At the same time, the study’s authors didn’t dismiss the advantages wealthier students have when it comes to standardized testing.
“It is important to acknowledge that students from low-income families and other less advantaged backgrounds have lower standardized test scores and are less likely to take the test than students from higher-income families,” the study noted.
“This fact is consistent with those presented above because of disparities experienced throughout childhood, including differences in school quality, neighborhood exposure, and many other environmental conditions.”
Penn’s announcement reflects none of this, instead touting increased clarity and transparency — this from an institution that since 2022 hasn’t reported acceptance rates, though such information is eventually available through the Common Data Set.

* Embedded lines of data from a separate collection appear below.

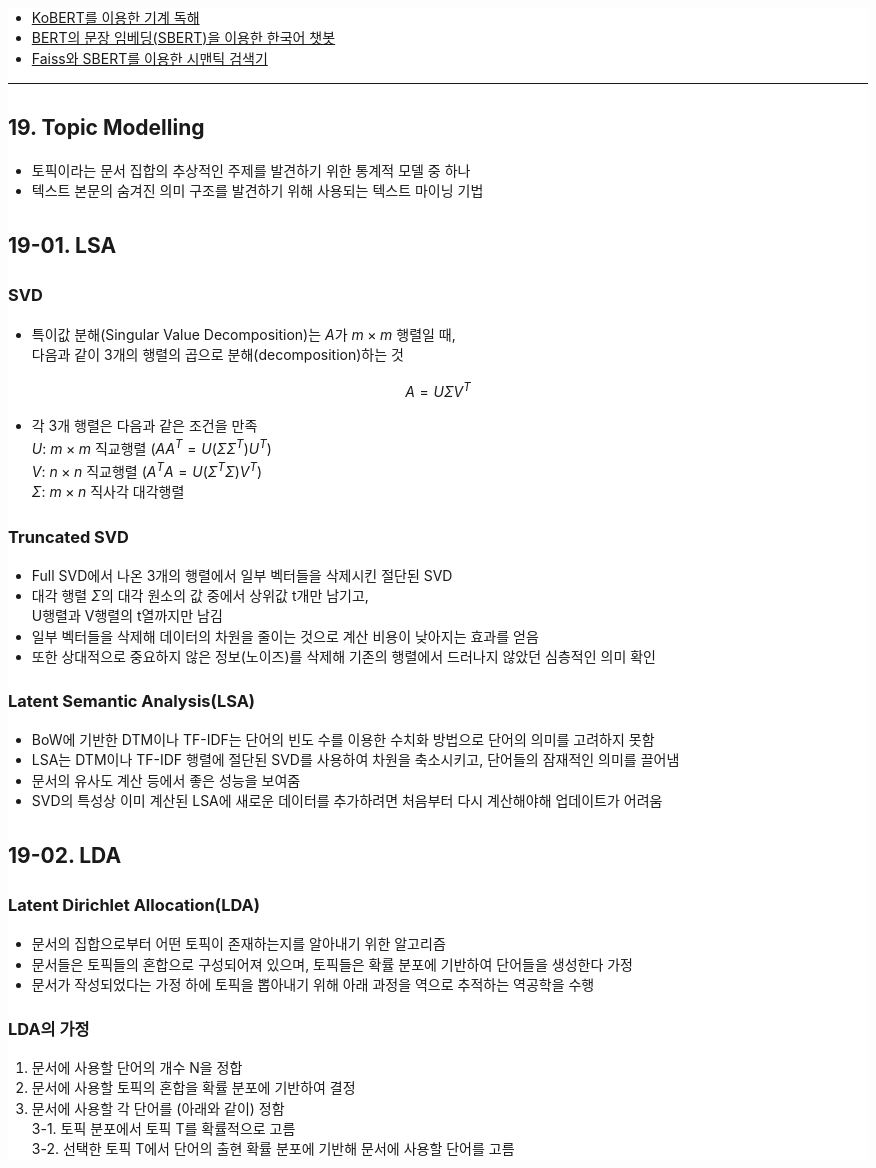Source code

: - [KoBERT를 이용한 기계 독해](https://github.com/ukairia777/tensorflow-nlp-tutorial/blob/main/18.%20Fine-tuning%20BERT%20(Cls%2C%20NER%2C%20NLI)/18-7.%20kor_bert_question_answering_tpu.ipynb)
- [BERT의 문장 임베딩(SBERT)을 이용한 한국어 챗봇](https://wikidocs.net/154530)
- [Faiss와 SBERT를 이용한 시맨틱 검색기](https://wikidocs.net/162007)

---

## 19. Topic Modelling
- 토픽이라는 문서 집합의 추상적인 주제를 발견하기 위한 통계적 모델 중 하나
- 텍스트 본문의 숨겨진 의미 구조를 발견하기 위해 사용되는 텍스트 마이닝 기법

## 19-01. LSA

### SVD
- 특이값 분해(Singular Value Decomposition)는 $A$가 ${m}\times{m}$ 행렬일 때,   
  다음과 같이 3개의 행렬의 곱으로 분해(decomposition)하는 것

$$A={U}\Sigma{V^T}$$

- 각 3개 행렬은 다음과 같은 조건을 만족   
  ${U}\text{: }{m}\times{m}\text{ 직교행렬 }(AA^T=U(\Sigma\Sigma^T)U^T)$   
  $V\text{: }{n}\times{n}\text{ 직교행렬 }(A^TA=U(\Sigma^T\Sigma)V^T)$   
  $\Sigma\text{: }{m}\times{n}\text{ 직사각 대각행렬}$

### Truncated SVD
- Full SVD에서 나온 3개의 행렬에서 일부 벡터들을 삭제시킨 절단된 SVD
- 대각 행렬 $\Sigma$의 대각 원소의 값 중에서 상위값 t개만 남기고,   
  U행렬과 V행렬의 t열까지만 남김
- 일부 벡터들을 삭제해 데이터의 차원을 줄이는 것으로 계산 비용이 낮아지는 효과를 얻음
- 또한 상대적으로 중요하지 않은 정보(노이즈)를 삭제해 기존의 행렬에서 드러나지 않았던 심층적인 의미 확인

### Latent Semantic Analysis(LSA)
- BoW에 기반한 DTM이나 TF-IDF는 단어의 빈도 수를 이용한 수치화 방법으로 단어의 의미를 고려하지 못함
- LSA는 DTM이나 TF-IDF 행렬에 절단된 SVD를 사용하여 차원을 축소시키고, 단어들의 잠재적인 의미를 끌어냄
- 문서의 유사도 계산 등에서 좋은 성능을 보여줌
- SVD의 특성상 이미 계산된 LSA에 새로운 데이터를 추가하려면 처음부터 다시 계산해야해 업데이트가 어려움

## 19-02. LDA

### Latent Dirichlet Allocation(LDA)
- 문서의 집합으로부터 어떤 토픽이 존재하는지를 알아내기 위한 알고리즘
- 문서들은 토픽들의 혼합으로 구성되어져 있으며, 토픽들은 확률 분포에 기반하여 단어들을 생성한다 가정
- 문서가 작성되었다는 가정 하에 토픽을 뽑아내기 위해 아래 과정을 역으로 추적하는 역공학을 수행

### LDA의 가정
1. 문서에 사용할 단어의 개수 N을 정합
2. 문서에 사용할 토픽의 혼합을 확률 분포에 기반하여 결정
3. 문서에 사용할 각 단어를 (아래와 같이) 정함   
   3-1. 토픽 분포에서 토픽 T를 확률적으로 고름   
   3-2. 선택한 토픽 T에서 단어의 출현 확률 분포에 기반해 문서에 사용할 단어를 고름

Yet Penn’s decision continues the steady march of selective institutions reembracing standardized tests. Among the Ivies, Princeton University, Cornell University, and Columbia University remain test-optional, with Columbia promising to remain forever so. Cornell has reinstated its requirement beginning with the fall 2025 cycle.
And among other Ivy-Plus schools, only Duke University and the University of Chicago remain test-optional. Johns Hopkins University resumed testing last year.
What effect will the return to testing have on student diversity? Data suggests test-optional policies can lead to increased representation among people of color and low-income students, so the reinstatement of testing in the name of greater diversity seems counterintuitive.
That relationship has been compromised by the U.S. Supreme Court’s ban on race-conscious admissions, which has already eroded diversity on many selective campuses. Considering test scores in context can no longer include race as part of that context.
It’s still too early to see how this changing landscape, further complicated by new edicts from the Trump administration, will affect student bodies across higher education and particularly at selective colleges. For students, college admissions remains a rapidly moving target.